Sorted Sets replace a priority queue implementation

ZPOPMIN task_queue atomically dequeues the highest-priority pending task in O(log N) time. The score encodes both urgency and insertion order, so ties break deterministically without application-side sorting. SQLite requires a full SELECT ... ORDER BY ... LIMIT 1 inside a transaction to achieve the same invariant, plus a separate DELETE — two round-trips with a write lock held.

CAS

Compare-and-Set mitigates the lack of full ACID

The most common consistency concern is double-assignment: two supervisors racing to assign the same task. Redis WATCH + MULTI/EXEC provides optimistic locking on the relevant keys. If the transaction aborts (another writer modified the watched key between WATCH and EXEC), the supervisor retries with fresh state.
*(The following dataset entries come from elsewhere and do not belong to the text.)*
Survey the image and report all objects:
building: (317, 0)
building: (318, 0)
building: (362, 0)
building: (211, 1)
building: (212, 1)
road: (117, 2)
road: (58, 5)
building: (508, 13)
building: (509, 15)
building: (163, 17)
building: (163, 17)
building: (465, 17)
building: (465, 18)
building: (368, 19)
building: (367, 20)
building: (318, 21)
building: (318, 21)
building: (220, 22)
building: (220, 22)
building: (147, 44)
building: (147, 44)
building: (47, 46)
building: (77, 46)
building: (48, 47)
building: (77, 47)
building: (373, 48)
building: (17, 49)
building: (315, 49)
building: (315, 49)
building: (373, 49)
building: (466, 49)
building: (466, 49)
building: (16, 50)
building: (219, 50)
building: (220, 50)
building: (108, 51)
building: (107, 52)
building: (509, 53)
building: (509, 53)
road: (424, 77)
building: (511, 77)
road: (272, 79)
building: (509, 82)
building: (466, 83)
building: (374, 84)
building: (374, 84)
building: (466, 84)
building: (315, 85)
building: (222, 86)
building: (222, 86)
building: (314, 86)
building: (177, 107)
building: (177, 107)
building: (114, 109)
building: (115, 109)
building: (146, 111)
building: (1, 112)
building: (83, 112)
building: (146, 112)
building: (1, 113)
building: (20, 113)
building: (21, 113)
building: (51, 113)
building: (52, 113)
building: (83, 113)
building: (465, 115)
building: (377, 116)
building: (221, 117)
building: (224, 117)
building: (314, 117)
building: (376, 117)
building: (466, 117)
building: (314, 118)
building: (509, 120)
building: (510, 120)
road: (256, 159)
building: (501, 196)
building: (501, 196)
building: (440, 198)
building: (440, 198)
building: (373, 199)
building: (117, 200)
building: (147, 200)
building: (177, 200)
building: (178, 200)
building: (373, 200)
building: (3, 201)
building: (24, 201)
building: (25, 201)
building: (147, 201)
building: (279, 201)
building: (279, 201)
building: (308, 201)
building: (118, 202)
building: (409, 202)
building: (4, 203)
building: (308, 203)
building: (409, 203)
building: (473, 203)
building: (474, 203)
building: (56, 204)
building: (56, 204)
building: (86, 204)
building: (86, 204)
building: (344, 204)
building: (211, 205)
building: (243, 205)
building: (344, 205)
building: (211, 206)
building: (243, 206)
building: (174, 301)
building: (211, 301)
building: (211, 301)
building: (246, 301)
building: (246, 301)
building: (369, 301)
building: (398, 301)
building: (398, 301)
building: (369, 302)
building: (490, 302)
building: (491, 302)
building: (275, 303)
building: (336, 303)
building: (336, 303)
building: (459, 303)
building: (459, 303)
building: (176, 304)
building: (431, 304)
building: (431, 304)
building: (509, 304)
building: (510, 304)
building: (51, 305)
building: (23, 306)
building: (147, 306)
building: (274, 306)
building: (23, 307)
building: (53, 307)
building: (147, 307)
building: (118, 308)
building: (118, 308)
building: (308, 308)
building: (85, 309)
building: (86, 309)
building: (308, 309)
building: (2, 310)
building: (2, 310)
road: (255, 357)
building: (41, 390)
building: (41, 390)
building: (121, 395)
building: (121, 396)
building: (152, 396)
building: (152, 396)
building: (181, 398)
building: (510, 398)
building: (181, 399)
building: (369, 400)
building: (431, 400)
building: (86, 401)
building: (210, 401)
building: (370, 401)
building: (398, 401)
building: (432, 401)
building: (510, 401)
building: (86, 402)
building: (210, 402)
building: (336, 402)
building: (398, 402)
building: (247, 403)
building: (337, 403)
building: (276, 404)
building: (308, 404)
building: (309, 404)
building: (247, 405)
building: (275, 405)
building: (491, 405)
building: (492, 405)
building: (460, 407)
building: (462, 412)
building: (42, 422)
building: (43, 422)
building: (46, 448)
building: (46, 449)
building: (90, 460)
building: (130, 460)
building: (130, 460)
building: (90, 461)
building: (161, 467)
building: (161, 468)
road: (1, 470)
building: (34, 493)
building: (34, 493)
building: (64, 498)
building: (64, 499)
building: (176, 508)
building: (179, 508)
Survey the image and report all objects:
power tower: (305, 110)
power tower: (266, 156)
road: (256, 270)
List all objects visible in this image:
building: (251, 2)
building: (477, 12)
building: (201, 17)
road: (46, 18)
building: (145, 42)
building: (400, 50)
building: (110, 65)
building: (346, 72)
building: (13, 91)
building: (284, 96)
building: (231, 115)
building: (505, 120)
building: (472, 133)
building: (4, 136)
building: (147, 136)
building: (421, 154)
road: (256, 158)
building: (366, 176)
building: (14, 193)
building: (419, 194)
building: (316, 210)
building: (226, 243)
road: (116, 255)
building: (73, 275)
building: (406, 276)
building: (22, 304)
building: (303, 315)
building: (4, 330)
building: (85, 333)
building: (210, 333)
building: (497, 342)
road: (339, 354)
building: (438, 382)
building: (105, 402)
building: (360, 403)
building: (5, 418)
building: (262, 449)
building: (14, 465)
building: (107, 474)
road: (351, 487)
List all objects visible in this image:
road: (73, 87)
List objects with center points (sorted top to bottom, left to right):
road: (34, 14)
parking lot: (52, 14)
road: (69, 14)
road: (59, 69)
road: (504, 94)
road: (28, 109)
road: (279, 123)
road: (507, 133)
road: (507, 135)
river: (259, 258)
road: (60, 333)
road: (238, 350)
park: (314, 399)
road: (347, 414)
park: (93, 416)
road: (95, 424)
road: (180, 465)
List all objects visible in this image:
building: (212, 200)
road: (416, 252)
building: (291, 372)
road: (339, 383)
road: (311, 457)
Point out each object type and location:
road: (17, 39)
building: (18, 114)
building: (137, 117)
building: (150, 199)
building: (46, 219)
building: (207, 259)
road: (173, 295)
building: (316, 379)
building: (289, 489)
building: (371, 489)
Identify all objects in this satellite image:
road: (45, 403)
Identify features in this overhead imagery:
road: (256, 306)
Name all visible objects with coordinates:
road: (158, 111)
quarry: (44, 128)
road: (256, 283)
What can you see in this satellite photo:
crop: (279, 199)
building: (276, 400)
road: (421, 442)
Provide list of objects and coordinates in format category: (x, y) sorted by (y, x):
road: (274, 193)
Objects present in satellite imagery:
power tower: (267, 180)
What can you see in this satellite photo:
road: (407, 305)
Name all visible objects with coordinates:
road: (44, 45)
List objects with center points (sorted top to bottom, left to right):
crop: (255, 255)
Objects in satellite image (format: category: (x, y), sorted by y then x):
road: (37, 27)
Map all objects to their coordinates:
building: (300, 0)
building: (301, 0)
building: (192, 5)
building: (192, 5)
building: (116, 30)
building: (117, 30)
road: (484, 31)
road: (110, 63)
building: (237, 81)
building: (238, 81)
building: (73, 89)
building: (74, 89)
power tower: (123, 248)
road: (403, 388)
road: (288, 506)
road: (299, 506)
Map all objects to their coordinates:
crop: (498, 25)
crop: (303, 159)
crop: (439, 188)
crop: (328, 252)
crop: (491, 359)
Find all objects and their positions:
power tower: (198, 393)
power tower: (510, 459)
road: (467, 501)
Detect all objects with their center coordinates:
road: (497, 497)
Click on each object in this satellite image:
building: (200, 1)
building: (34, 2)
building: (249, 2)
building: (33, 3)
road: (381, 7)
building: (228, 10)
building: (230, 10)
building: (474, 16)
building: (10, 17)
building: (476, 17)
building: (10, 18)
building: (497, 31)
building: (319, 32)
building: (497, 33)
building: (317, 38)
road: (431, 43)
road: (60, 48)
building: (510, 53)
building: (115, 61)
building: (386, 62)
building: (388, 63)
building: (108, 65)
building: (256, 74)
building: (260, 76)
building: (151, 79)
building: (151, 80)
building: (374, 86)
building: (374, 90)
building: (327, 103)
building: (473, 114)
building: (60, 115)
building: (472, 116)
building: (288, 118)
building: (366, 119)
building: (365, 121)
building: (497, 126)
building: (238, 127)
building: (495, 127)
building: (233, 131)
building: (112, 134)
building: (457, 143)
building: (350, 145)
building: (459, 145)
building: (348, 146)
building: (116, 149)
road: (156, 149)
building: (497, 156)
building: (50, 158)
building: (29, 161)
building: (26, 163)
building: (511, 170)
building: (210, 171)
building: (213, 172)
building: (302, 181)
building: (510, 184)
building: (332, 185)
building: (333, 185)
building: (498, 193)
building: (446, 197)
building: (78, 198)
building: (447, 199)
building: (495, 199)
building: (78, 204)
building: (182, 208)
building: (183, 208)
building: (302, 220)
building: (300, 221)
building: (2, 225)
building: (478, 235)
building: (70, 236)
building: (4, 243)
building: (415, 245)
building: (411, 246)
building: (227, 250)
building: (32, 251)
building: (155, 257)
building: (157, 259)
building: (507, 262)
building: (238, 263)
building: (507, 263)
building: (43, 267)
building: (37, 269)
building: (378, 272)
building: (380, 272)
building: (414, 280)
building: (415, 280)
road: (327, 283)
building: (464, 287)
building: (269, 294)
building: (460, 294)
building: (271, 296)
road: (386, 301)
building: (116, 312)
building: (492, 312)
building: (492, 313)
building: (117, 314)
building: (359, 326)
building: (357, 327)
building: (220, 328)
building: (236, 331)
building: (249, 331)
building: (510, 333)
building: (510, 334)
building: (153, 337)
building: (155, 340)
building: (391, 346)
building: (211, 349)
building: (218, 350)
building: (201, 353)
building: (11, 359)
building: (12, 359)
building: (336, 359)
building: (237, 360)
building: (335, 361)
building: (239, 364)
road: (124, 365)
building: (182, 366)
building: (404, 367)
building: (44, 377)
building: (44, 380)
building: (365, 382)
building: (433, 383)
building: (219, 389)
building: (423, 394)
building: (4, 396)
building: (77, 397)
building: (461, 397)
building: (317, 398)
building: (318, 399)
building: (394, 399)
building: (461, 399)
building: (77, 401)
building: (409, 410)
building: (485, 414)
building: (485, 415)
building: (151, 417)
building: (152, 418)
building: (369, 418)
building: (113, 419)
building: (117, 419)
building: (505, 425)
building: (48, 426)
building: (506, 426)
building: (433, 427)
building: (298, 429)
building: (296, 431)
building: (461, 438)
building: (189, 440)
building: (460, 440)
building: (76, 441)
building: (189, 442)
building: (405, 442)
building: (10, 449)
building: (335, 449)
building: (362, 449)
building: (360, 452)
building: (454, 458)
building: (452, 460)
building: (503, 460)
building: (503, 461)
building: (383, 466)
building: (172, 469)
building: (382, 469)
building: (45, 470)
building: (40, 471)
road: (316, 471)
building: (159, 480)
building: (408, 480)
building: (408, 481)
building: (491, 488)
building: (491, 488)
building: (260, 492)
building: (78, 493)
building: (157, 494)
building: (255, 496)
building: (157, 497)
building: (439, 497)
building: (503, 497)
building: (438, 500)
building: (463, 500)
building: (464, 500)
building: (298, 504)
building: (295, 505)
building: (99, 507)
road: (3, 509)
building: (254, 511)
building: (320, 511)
This covers the critical path without requiring PostgreSQL’s full serializable isolation on every read.

Trade-offs Acknowledged

In-memory cost. All agent state and the full Stream history reside in RAM. For the expected scale of tens to hundreds of agents and thousands of tasks per session, total memory stays well under 100 MB. Long-running deployments accumulate Stream history; a trim policy (MAXLEN on the Stream) must be set and tested before production use.

No full ACID transactions. Redis does not provide serializable isolation across multiple keys. The WATCH/MULTI/EXEC optimistic locking pattern covers the critical assignment path, but any operation touching more than one key family requires careful design. Scenarios with complex multi-key invariants may require rethinking the key layout before implementation.

Additional infrastructure dependency. The project no longer ships as a single binary with zero external dependencies. Redis must be installed, started, and monitored alongside the orchestrator. For the desktop deployment target, this means either bundling a Redis binary or requiring a local Redis installation — a setup step that PostgreSQL or SQLite would not add.

Consumer group management. Redis Streams consumer groups must be created before any consumer reads from them. If a consumer crashes mid-read, its pending entries (PEL) accumulate until explicitly acknowledged or claimed by another consumer via XAUTOCLAIM. This requires an explicit dead-letter and redelivery policy in the supervisor loop that a simple database-backed queue would not need.

Mapping summary: Each of the three Redis structures resolves one access pattern precisely. agent:{id} Hash → sub-ms liveness checks. tasks Stream → replayable audit log with consumer group dispatch. task_queue Sorted Set → atomic priority dequeue. No application-layer data structure duplicates what Redis already provides natively.